13 noviembre, 2011

LA IMAGEN PERDIDA

Le reconfortaba descubrir ese olor añejo que desprendían los tapices.
Después, caminaba con parsimonia, elegía una botella de vino y la descorchaba, permitiendo que el aroma ascendiera hasta embriagarle levemente.
Llenaba apenas dos dedos de la copa, mojaba sus labios, perdía la mirada en un infinito que sobrepasaba la estrechez de las cuatro paredes de la estancia y, con ira desbordada, estrellaba el recipiente en el suelo, apreciando cómo el líquido conformaba un charco que asemejaba sangre.
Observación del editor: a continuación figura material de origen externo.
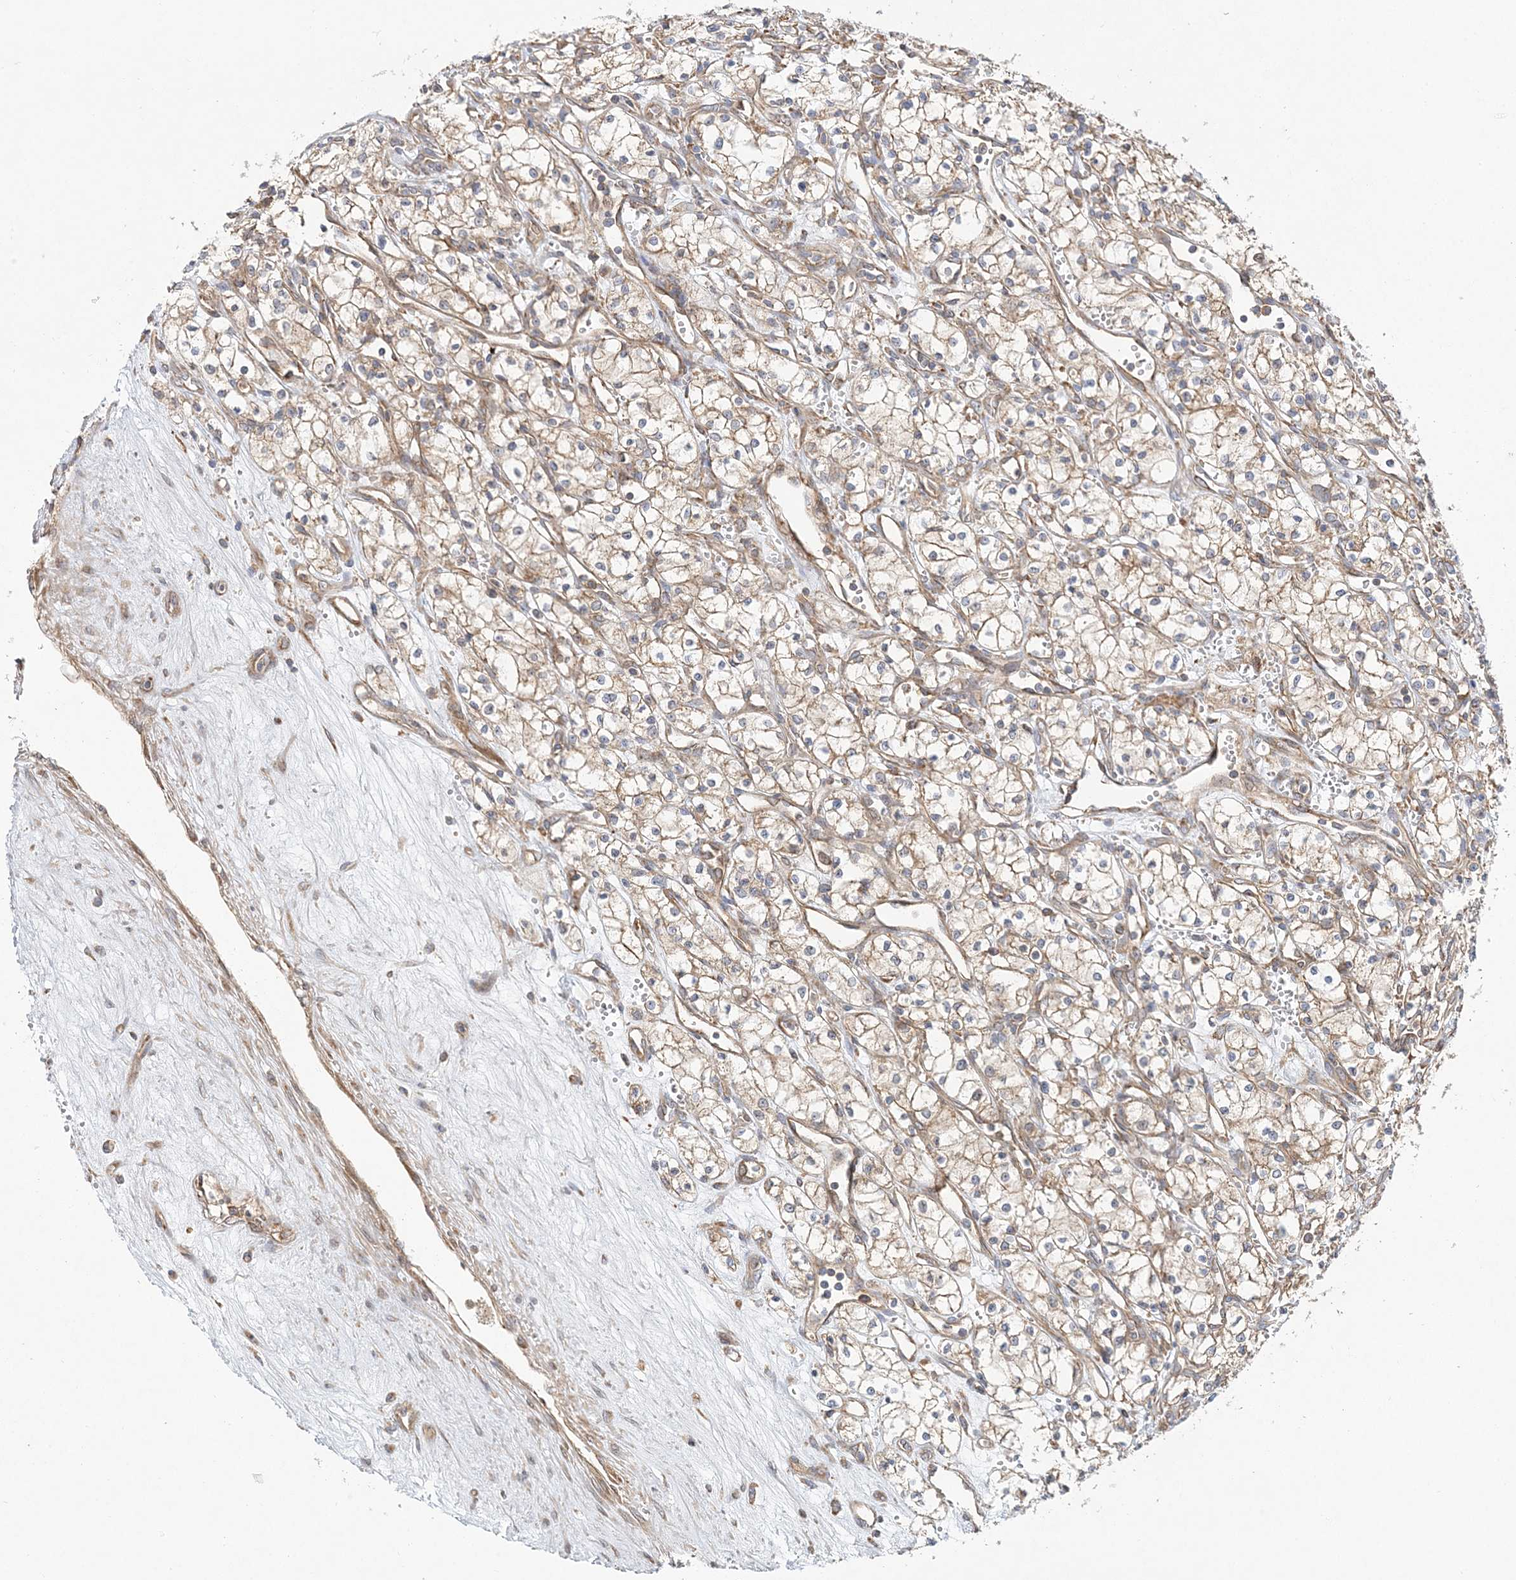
{"staining": {"intensity": "weak", "quantity": "25%-75%", "location": "cytoplasmic/membranous"}, "tissue": "renal cancer", "cell_type": "Tumor cells", "image_type": "cancer", "snomed": [{"axis": "morphology", "description": "Adenocarcinoma, NOS"}, {"axis": "topography", "description": "Kidney"}], "caption": "A photomicrograph of renal cancer (adenocarcinoma) stained for a protein exhibits weak cytoplasmic/membranous brown staining in tumor cells. The staining was performed using DAB (3,3'-diaminobenzidine), with brown indicating positive protein expression. Nuclei are stained blue with hematoxylin.", "gene": "ZFYVE16", "patient": {"sex": "male", "age": 59}}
Solo entonces, en el descenso de esa cima de desesperación, el verde intenso de aquellos ojos se le aparecía como una visión inquietante.
Y aquel eco suave de voz que, al igual que las sirenas, susurraba en un cántico que entonaba, metafóricamente, el inicio del fin.
Entonces enloquecía. Preso de un ataque de extrema velocidad rebotaba, una y otra vez, con las paredes, hasta derrumbarse en el suelo, puños apretados, dientes tensos, un grito ahogado pugnando por brotar de su pecho, desehecho...
Sacando fuerzas de flaqueza, golpeaba con los puños en el suelo, percibiendo la frialdad y la dureza de las baldosas, hasta que ésta dejaba paso a una sensación de húmedo calor... y dolor palpitante.
Recomponía su compostura... recogía los vidrios del piso y los colocaba, sin orden ni concierto, en el bolsillo derecho de su chaqueta.
Escapaba, con los ojos cansados, de la sala de tapices, enmudecido y temeroso de esa mañana...
Sí, también de esa mañana... y de cualquier otro mañana... en el que la imagen perdida volviese a aparecer.